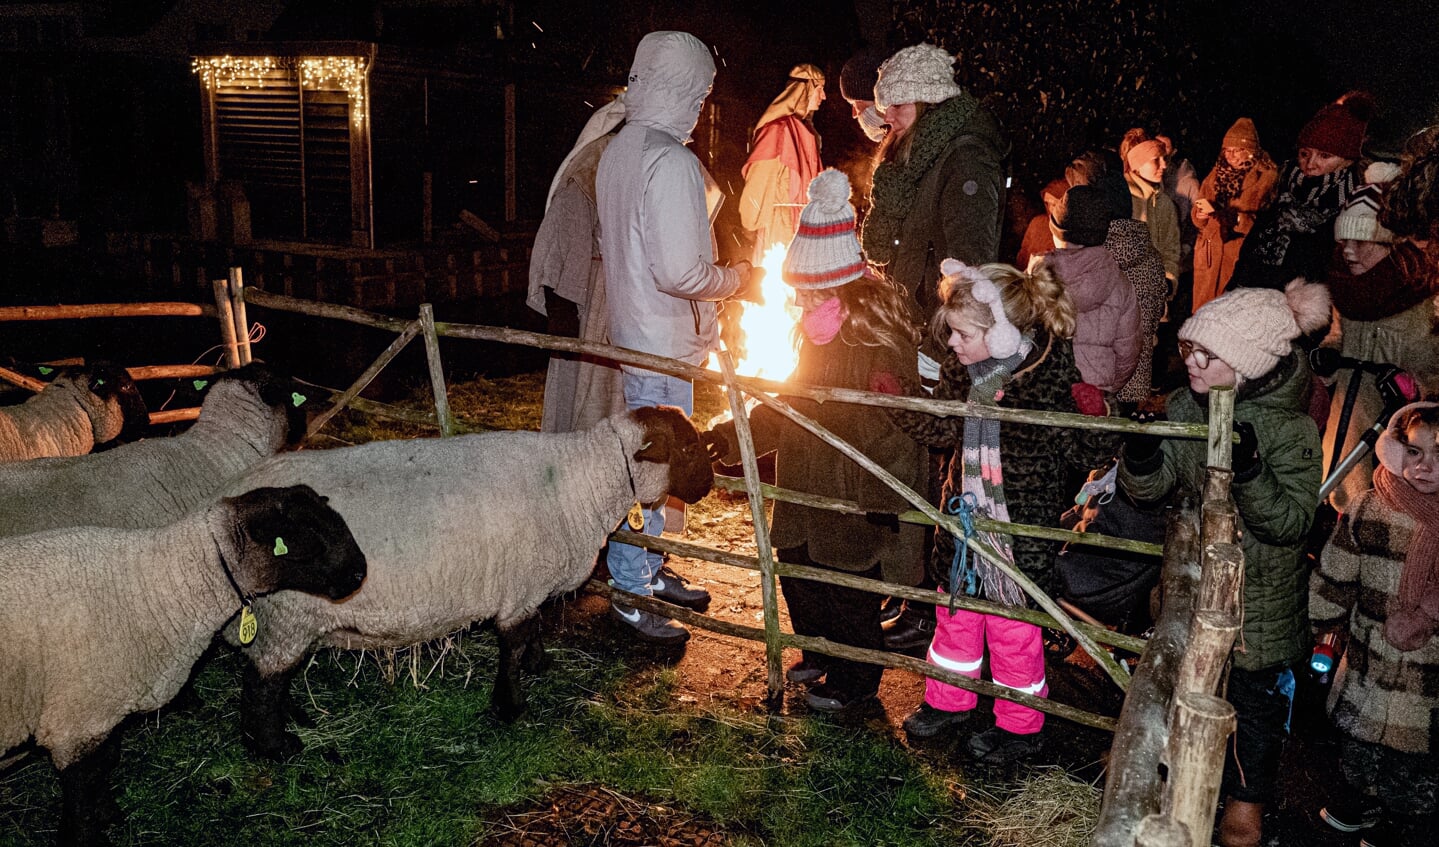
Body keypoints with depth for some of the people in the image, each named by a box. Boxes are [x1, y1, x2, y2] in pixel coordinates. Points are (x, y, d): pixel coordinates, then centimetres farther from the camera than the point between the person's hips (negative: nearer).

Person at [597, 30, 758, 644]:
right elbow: (679, 273, -25)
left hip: (631, 329, 10)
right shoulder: (671, 162, -21)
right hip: (663, 341, -10)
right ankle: (632, 596, 11)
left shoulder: (617, 151, 8)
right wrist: (734, 278, -8)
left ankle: (648, 571, 33)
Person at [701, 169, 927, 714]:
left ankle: (855, 680, 25)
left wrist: (884, 500, -23)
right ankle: (822, 653, 40)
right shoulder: (819, 324, 8)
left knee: (846, 587, 4)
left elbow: (891, 420, -22)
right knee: (795, 567, 18)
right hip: (808, 481, 9)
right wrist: (736, 434, 14)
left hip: (856, 490, -9)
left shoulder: (876, 329, -20)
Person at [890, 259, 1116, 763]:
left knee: (1012, 629, 11)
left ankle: (1020, 725, 34)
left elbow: (1082, 453, -14)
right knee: (955, 612, 22)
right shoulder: (961, 369, -4)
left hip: (1022, 528, -6)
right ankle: (949, 701, 45)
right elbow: (941, 431, 12)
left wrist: (1095, 418, -33)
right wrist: (898, 403, 0)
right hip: (964, 514, 6)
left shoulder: (1050, 379, -23)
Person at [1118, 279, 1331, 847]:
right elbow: (1148, 490, -4)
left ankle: (1247, 797, 34)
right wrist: (1141, 454, -25)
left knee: (1254, 693, 12)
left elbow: (1292, 523, -24)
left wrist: (1250, 472, -39)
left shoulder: (1290, 428, -22)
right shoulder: (1184, 406, -8)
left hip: (1260, 593, -5)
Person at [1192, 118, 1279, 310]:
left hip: (1242, 255, -5)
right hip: (1209, 253, 5)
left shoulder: (1265, 176, -2)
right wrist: (1201, 214, -13)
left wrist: (1218, 212, -21)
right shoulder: (1217, 173, 15)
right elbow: (1197, 215, 11)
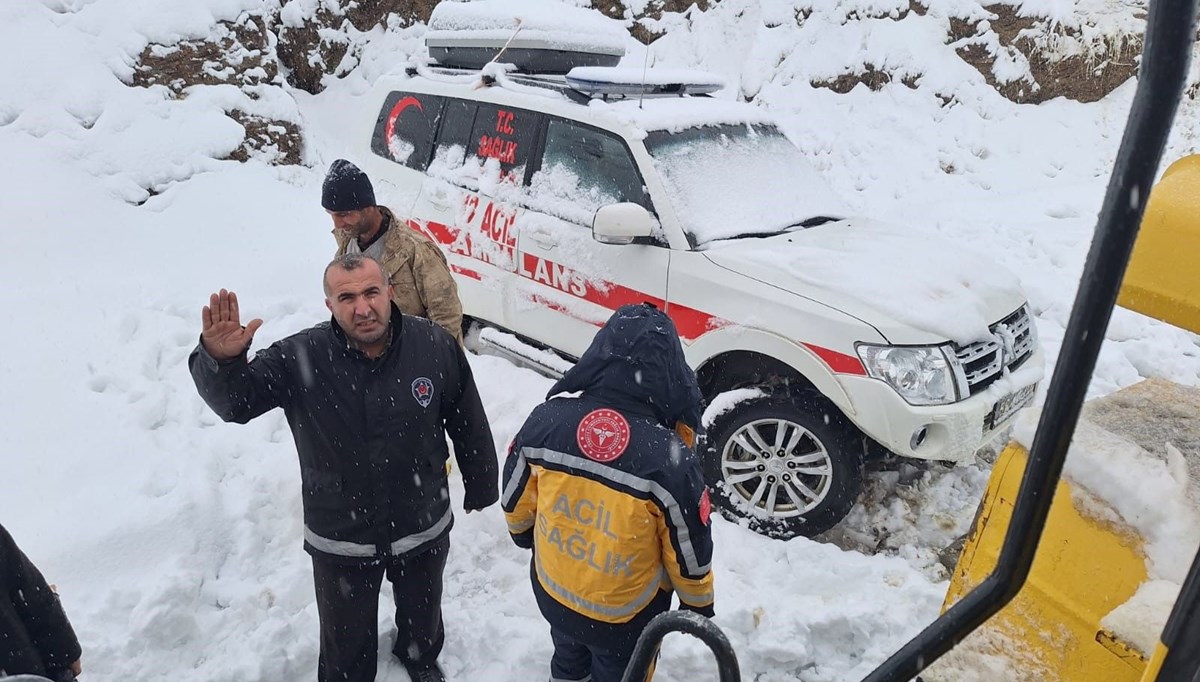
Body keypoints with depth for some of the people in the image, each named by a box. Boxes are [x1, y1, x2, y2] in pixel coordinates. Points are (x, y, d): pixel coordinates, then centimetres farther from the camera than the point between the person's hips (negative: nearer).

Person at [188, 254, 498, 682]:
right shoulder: (299, 359, -21)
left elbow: (469, 423, -6)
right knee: (347, 638, 22)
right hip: (340, 538, -1)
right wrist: (221, 360, -40)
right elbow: (234, 402, -17)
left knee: (422, 612, 31)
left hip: (425, 528, 2)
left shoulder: (435, 346, -18)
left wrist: (481, 487, 6)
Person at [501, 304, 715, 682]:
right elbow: (690, 551, -17)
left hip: (551, 593, 3)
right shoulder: (670, 459, -32)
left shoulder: (545, 420, -23)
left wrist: (523, 532, 18)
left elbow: (515, 499, -5)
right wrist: (699, 604, 4)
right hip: (626, 615, -3)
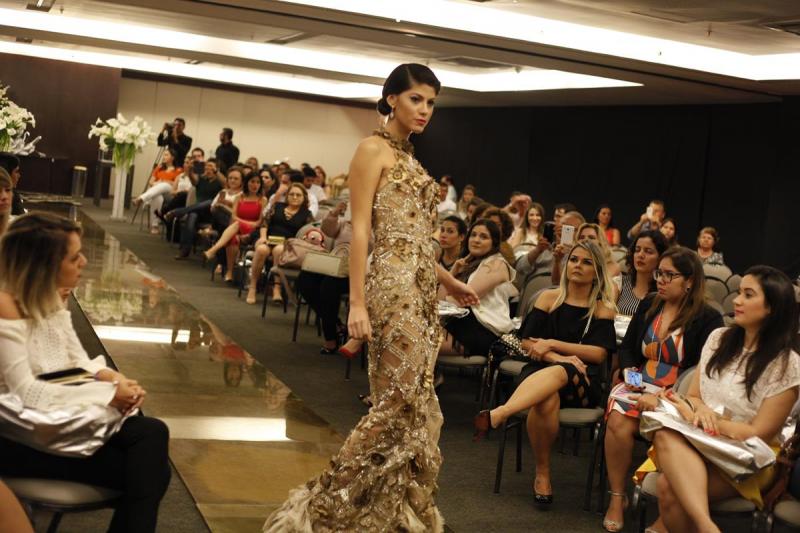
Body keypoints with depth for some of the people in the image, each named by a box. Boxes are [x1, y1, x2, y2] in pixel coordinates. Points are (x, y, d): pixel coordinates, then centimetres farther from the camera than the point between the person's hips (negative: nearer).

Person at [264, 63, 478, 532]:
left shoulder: (412, 159, 18)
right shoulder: (374, 149, -6)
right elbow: (361, 230, -13)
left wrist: (450, 282, 22)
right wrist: (357, 303, -19)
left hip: (423, 288, 8)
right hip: (394, 286, -8)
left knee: (416, 401, 7)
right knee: (400, 398, -9)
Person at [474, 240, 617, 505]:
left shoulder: (603, 308, 11)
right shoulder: (550, 298, 15)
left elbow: (598, 353, -2)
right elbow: (526, 342, 8)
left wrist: (552, 344, -8)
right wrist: (557, 357, -10)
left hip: (583, 382, -1)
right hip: (540, 372, 2)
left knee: (558, 374, -39)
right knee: (546, 399, -35)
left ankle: (497, 414, -54)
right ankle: (542, 473, -22)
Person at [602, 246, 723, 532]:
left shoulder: (708, 318, -2)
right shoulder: (648, 305, 14)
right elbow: (626, 348, 21)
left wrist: (663, 395, -21)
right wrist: (630, 372, -1)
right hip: (639, 384, 4)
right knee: (618, 420, -29)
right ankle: (617, 498, -13)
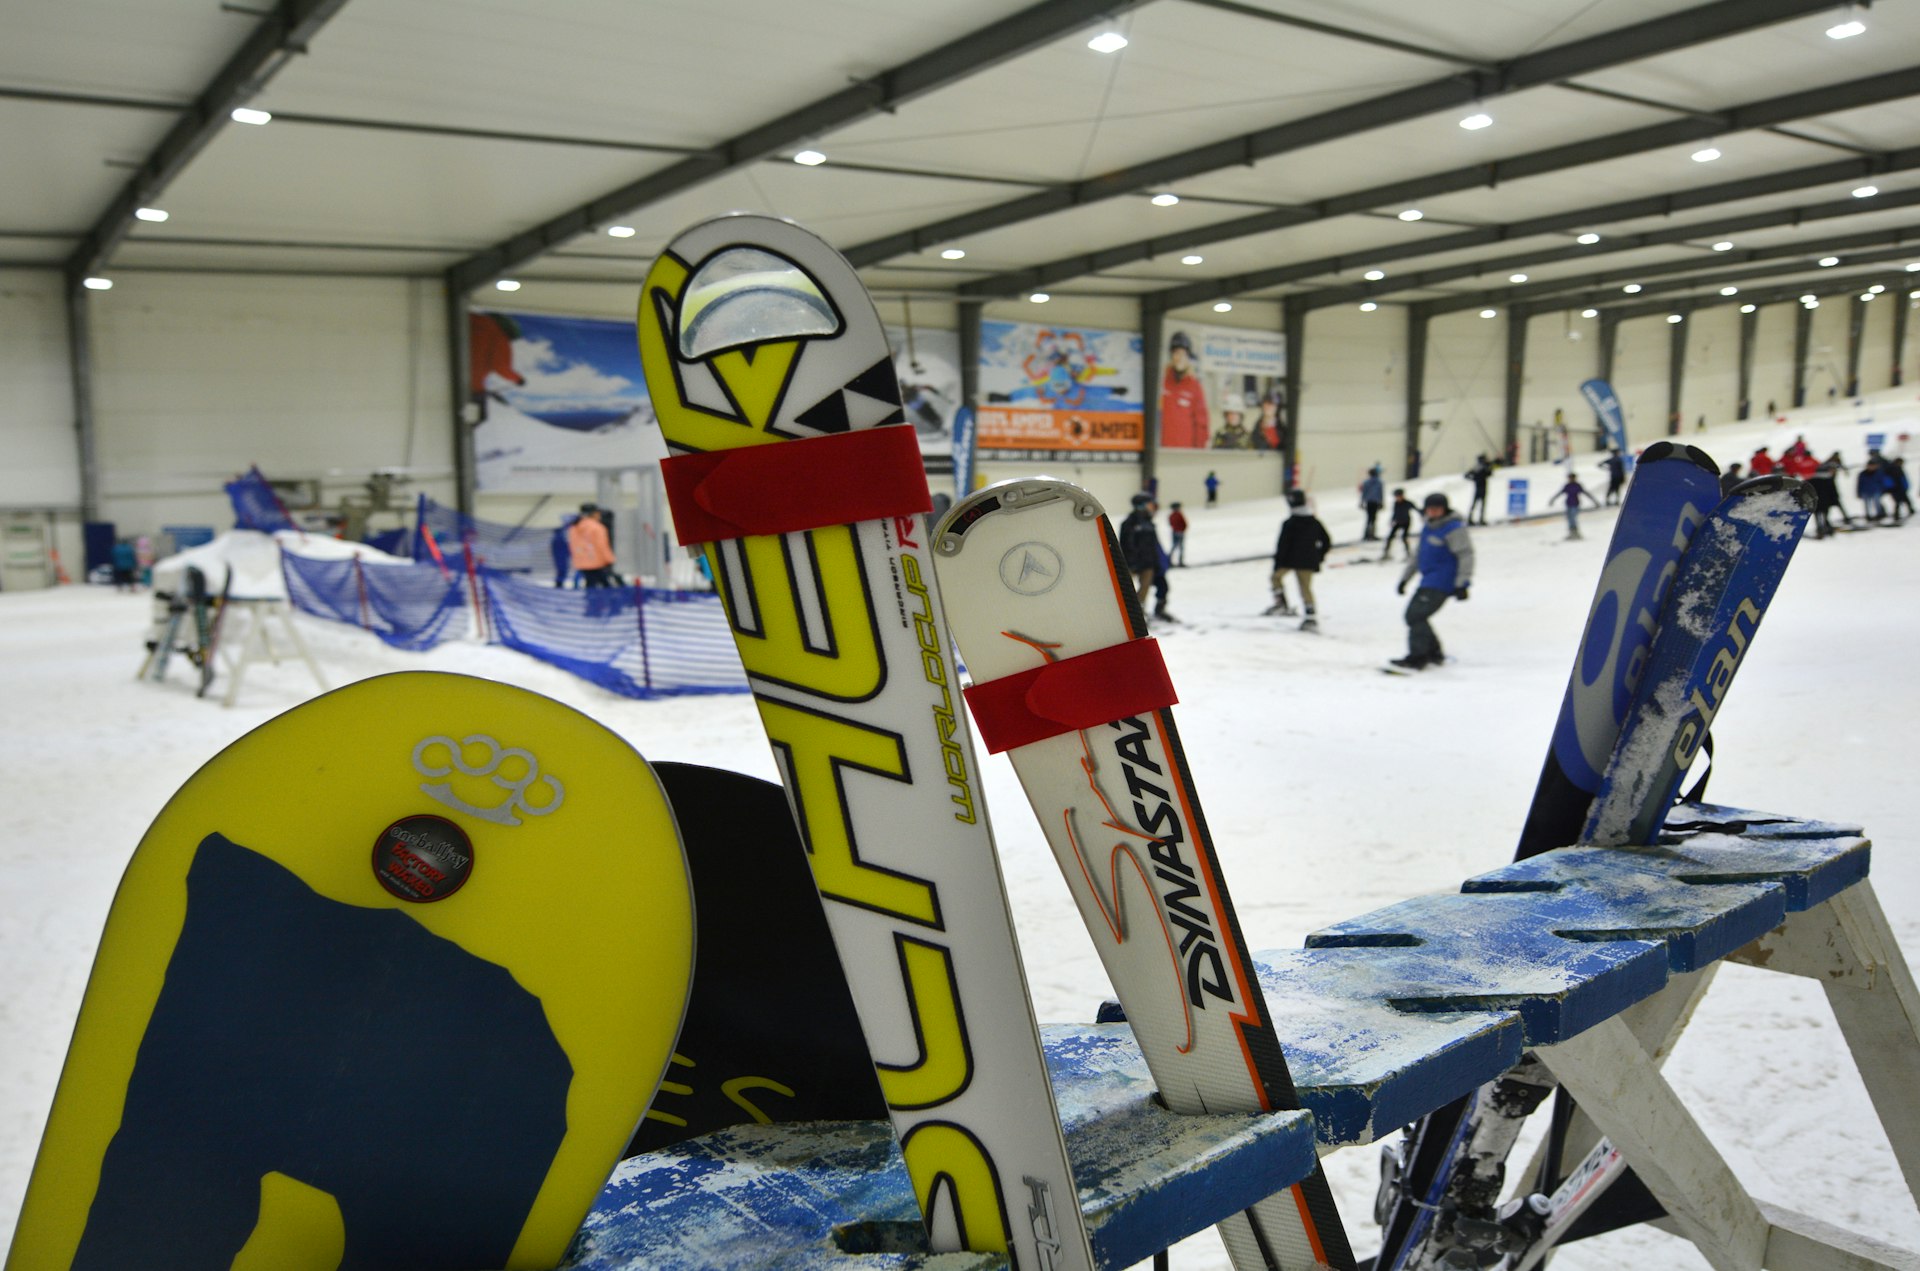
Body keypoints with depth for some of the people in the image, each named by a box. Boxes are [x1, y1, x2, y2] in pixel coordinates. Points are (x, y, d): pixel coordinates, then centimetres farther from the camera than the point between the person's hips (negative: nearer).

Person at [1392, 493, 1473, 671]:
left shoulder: (1454, 529, -12)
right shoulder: (1427, 528, 16)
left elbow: (1466, 555, -16)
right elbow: (1418, 555, 25)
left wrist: (1462, 583, -22)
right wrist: (1405, 578, 25)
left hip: (1441, 584, -10)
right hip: (1428, 581, 10)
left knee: (1416, 616, -17)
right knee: (1412, 615, 10)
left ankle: (1417, 658, -13)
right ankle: (1433, 653, 21)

## About this exercise
Take every line from the records that holds "ankle" and copy it down.

## Exercise answer
right ankle: (632, 596, 11)
left ankle: (648, 571, 33)
left ankle: (855, 680, 25)
right ankle: (822, 653, 40)
left ankle: (1020, 725, 34)
right ankle: (949, 701, 45)
left ankle: (1247, 797, 34)
left ankle: (497, 414, -54)
right ankle: (542, 473, -22)
right ankle: (617, 498, -13)
left ankle: (1417, 658, -13)
right ankle: (1433, 653, 21)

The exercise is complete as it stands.